In termini assoluti, la regione più colpita è la Lombardia (379.800 unità), seguita da Lazio (319.400) e Campania (270.200). Ma se si guarda al tasso di irregolarità, il primato spetta alla Calabria con il 17,1%, seguita da Campania (14,2%), Sicilia (13,6%) e Puglia (12,6%). La media italiana è del 9,7%.
L’andamento negli ultimi 30 anni
In altre parole, milioni di italiani non versano quanto dovuto, costringendo i contribuenti onesti a sopportare un peso maggiore.Guardando indietro, il carico fiscale non è sempre stato lo stesso. Nel 2005, sotto il governo Berlusconi, la pressione fiscale scese al 38,9% del Pil, il livello più basso degli ultimi trent’anni. All’epoca furono sufficienti 142 giorni per liberarsi dal ‘giogo fiscale’, due settimane in meno rispetto ad oggi. Il record negativo, invece, risale al 2013, durante l’esecutivo guidato da Mario Monti, quando la pressione fiscale toccò il 43,4% del Pil, massimo storico.
Questo confronto storico aiuta a capire come la politica economica possa incidere in modo diretto sul portafoglio dei cittadini. I periodi di riduzione del prelievo fiscale sono spesso coincisi con tentativi di rilancio dei consumi e degli investimenti privati, mentre i picchi sono arrivati in fasi di crisi o di risanamento dei conti pubblici.
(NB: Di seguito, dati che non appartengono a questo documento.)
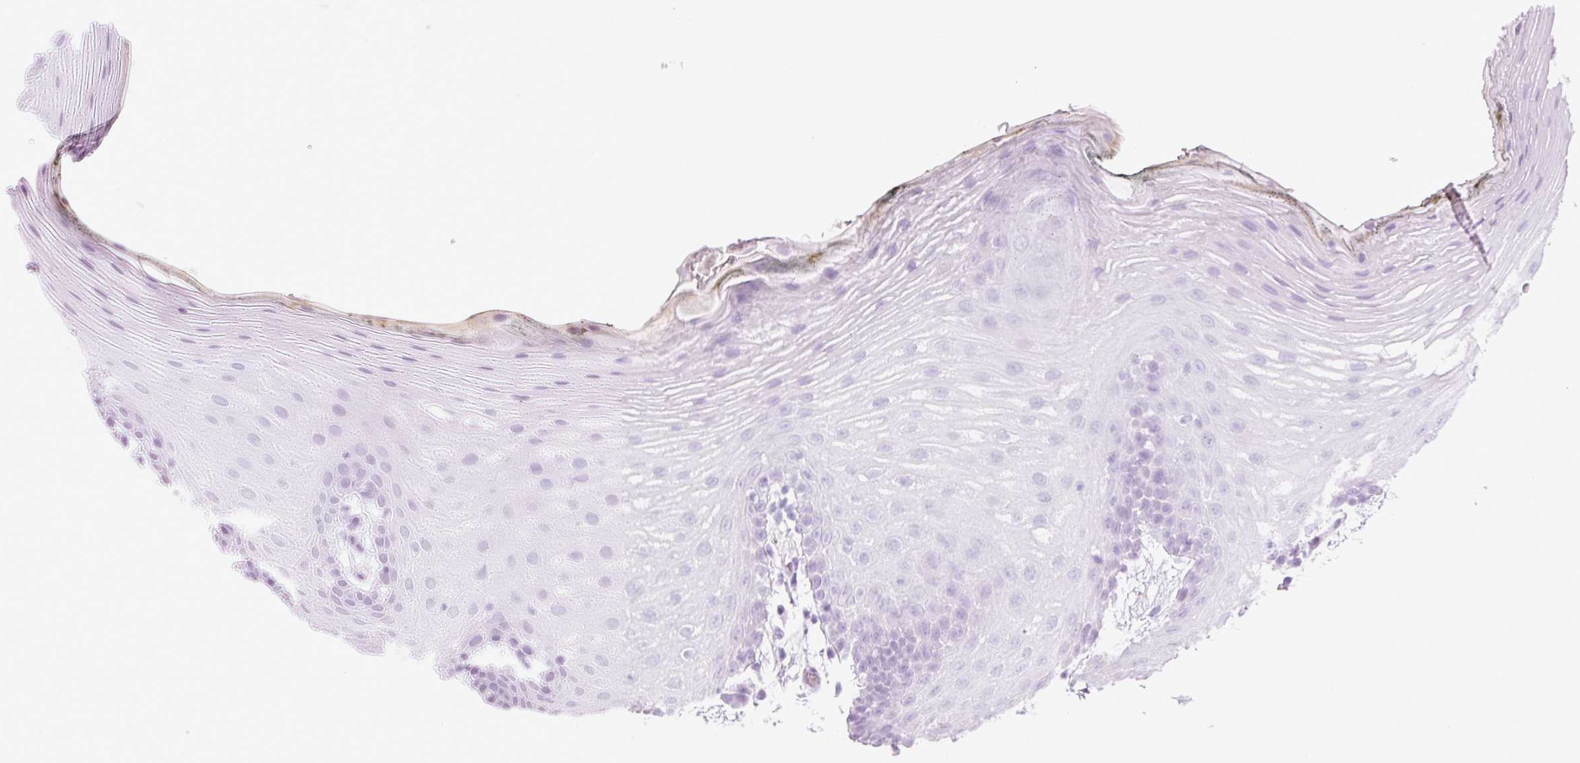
{"staining": {"intensity": "negative", "quantity": "none", "location": "none"}, "tissue": "oral mucosa", "cell_type": "Squamous epithelial cells", "image_type": "normal", "snomed": [{"axis": "morphology", "description": "Normal tissue, NOS"}, {"axis": "morphology", "description": "Squamous cell carcinoma, NOS"}, {"axis": "topography", "description": "Oral tissue"}, {"axis": "topography", "description": "Head-Neck"}], "caption": "Squamous epithelial cells are negative for brown protein staining in normal oral mucosa. Nuclei are stained in blue.", "gene": "CARD16", "patient": {"sex": "female", "age": 81}}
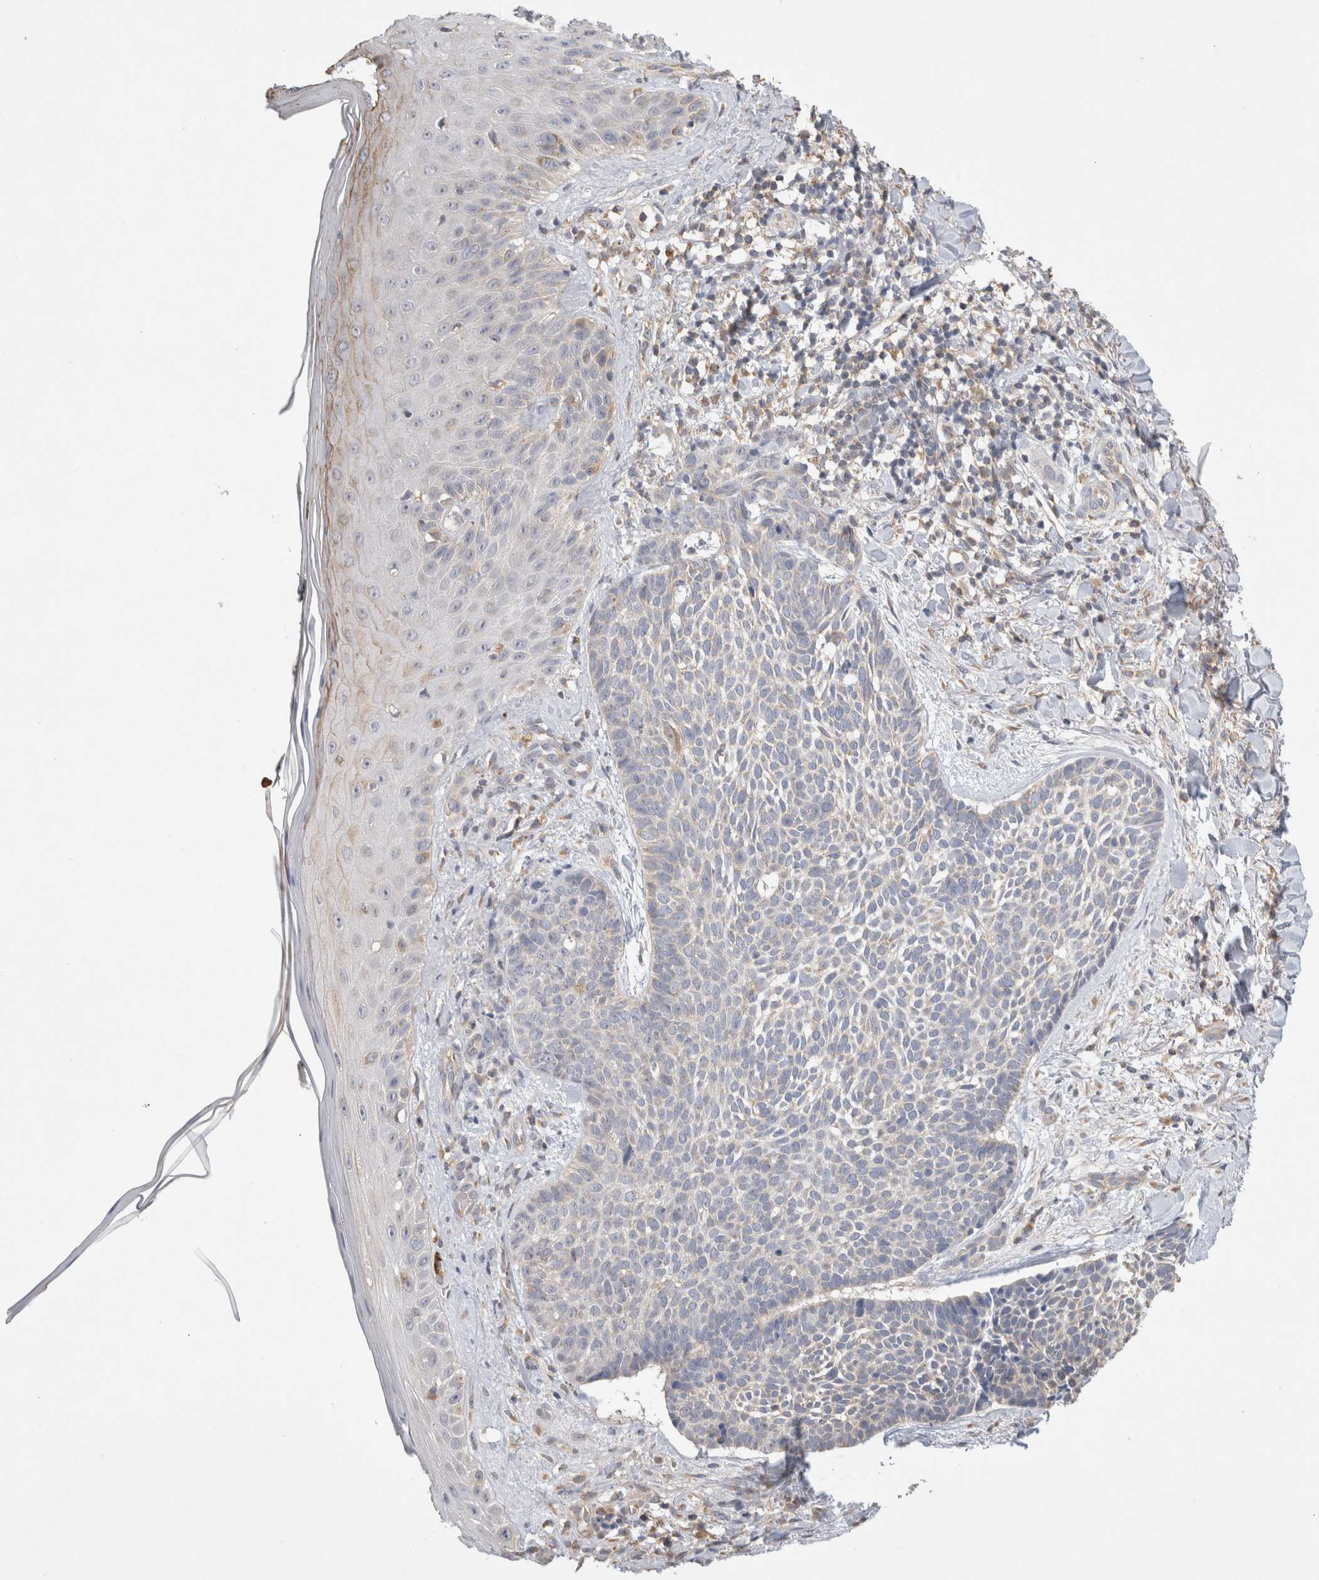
{"staining": {"intensity": "negative", "quantity": "none", "location": "none"}, "tissue": "skin cancer", "cell_type": "Tumor cells", "image_type": "cancer", "snomed": [{"axis": "morphology", "description": "Normal tissue, NOS"}, {"axis": "morphology", "description": "Basal cell carcinoma"}, {"axis": "topography", "description": "Skin"}], "caption": "DAB (3,3'-diaminobenzidine) immunohistochemical staining of human skin cancer shows no significant expression in tumor cells.", "gene": "GAS1", "patient": {"sex": "male", "age": 67}}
Però la costante degli ultimi decenni è che la pressione fiscale italiana non è mai scesa sotto la soglia del 38%, segnale di un apparato statale che, al netto delle riforme, continua a richiedere risorse molto elevate per funzionare.
Secondo il Documento di Economia e Finanza nel 2025 la pressione fiscale sarà del 42,7%, in lieve crescita rispetto al 2024. Ma il dato è influenzato da modifiche contabili: la decontribuzione per i lavoratori dipendenti è stata sostituita da un mix di sconti Irpef e bonus per i redditi bassi. Poiché il bonus viene registrato come spesa e non come minore entrata, il risultato ‘gonfia’ artificialmente la pressione fiscale. Considerando questa correzione, il livello effettivo si attesterebbe al 42,5%.
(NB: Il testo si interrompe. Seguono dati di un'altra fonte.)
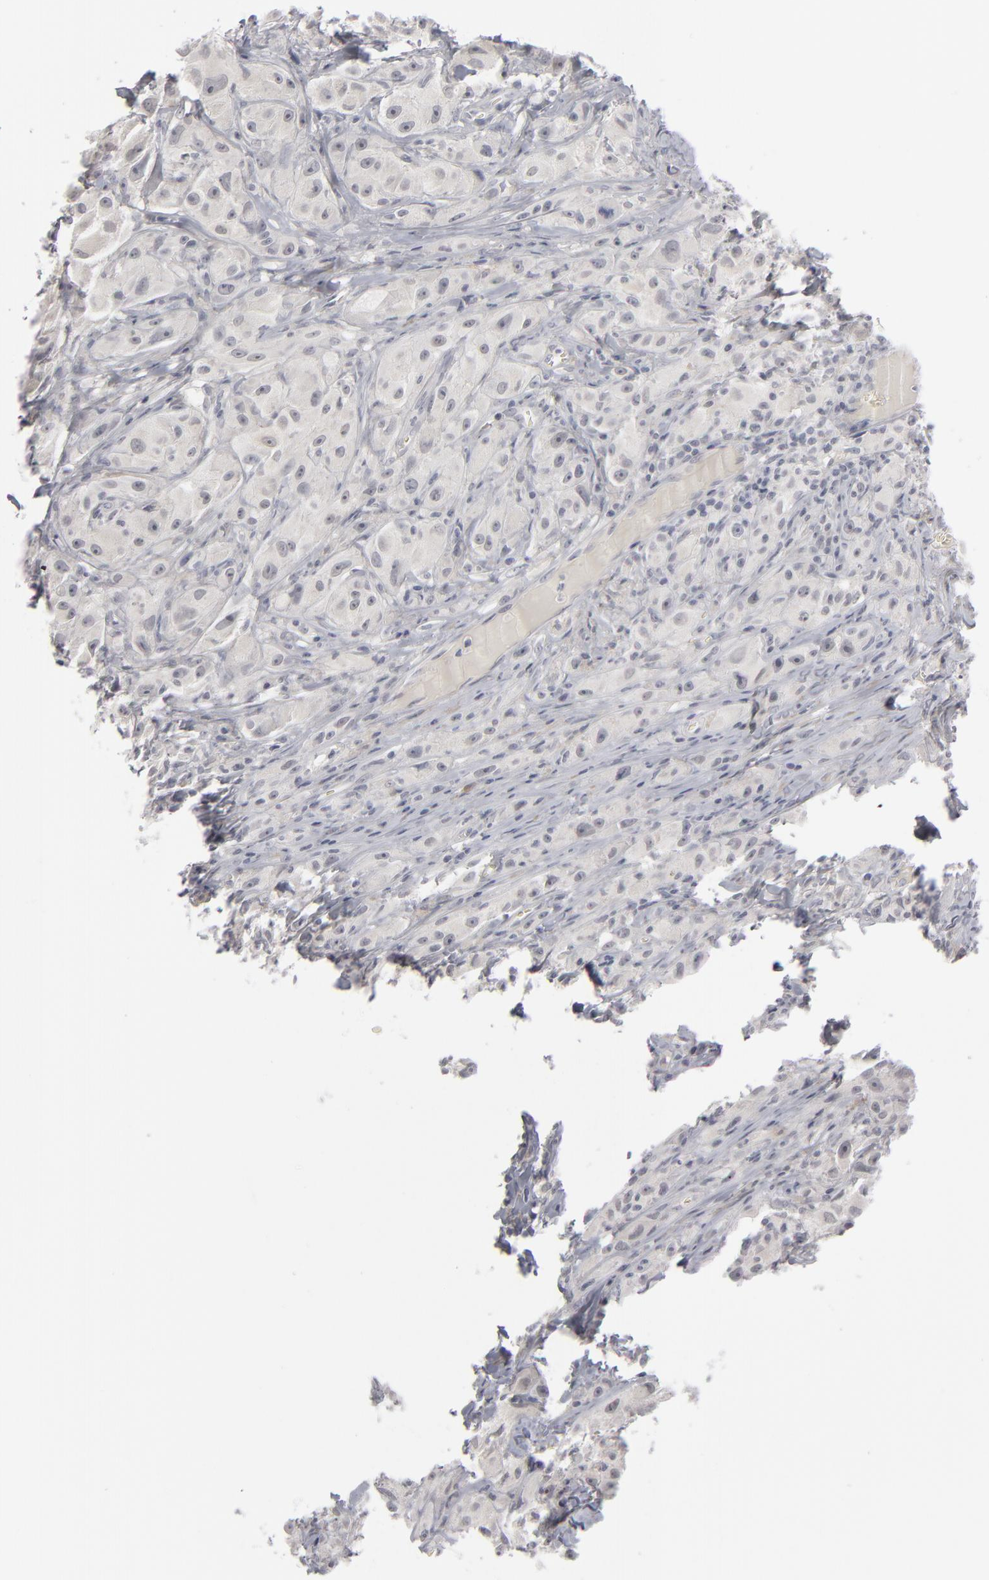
{"staining": {"intensity": "negative", "quantity": "none", "location": "none"}, "tissue": "melanoma", "cell_type": "Tumor cells", "image_type": "cancer", "snomed": [{"axis": "morphology", "description": "Malignant melanoma, NOS"}, {"axis": "topography", "description": "Skin"}], "caption": "Immunohistochemistry (IHC) photomicrograph of neoplastic tissue: human malignant melanoma stained with DAB (3,3'-diaminobenzidine) shows no significant protein positivity in tumor cells.", "gene": "KIAA1210", "patient": {"sex": "male", "age": 56}}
Nuove misure fiscali: impatto limitato
Negli ultimi due anni, inoltre, il rialzo non è stato legato a nuove tasse, quanto a fattori economici (rinnovi contrattuali, arretrati nel pubblico impiego, aumento dell’occupazione e delle retribuzioni) e alla crescita delle imposte sostitutive sui redditi da capitale.L’aumento delle tasse introdotto dal governo in carica è stato definito ‘modestissimo’. Tra i provvedimenti più rilevanti figurano l’incremento delle imposte su tabacchi e alcuni beni di consumo, la rimodulazione delle detrazioni per i redditi più alti, la tassazione più severa sulle cripto-attività e la riduzione degli incentivi per ristrutturazioni e risparmio energetico.
A livello europeo, l’Italia si colloca tra i Paesi con maggiore pressione fiscale. Nel 2024 il primato spetta alla Danimarca (45,4%), seguita da Francia (45,2%), Belgio (45,1%), Austria (44,8%) e Lussemburgo (43%). Con il suo 42,6%, l’Italia è al sesto posto, davanti a Germania (40,8%) e Spagna (37,2%). Solo la Francia, tra i grandi partner economici, è più tassata di noi.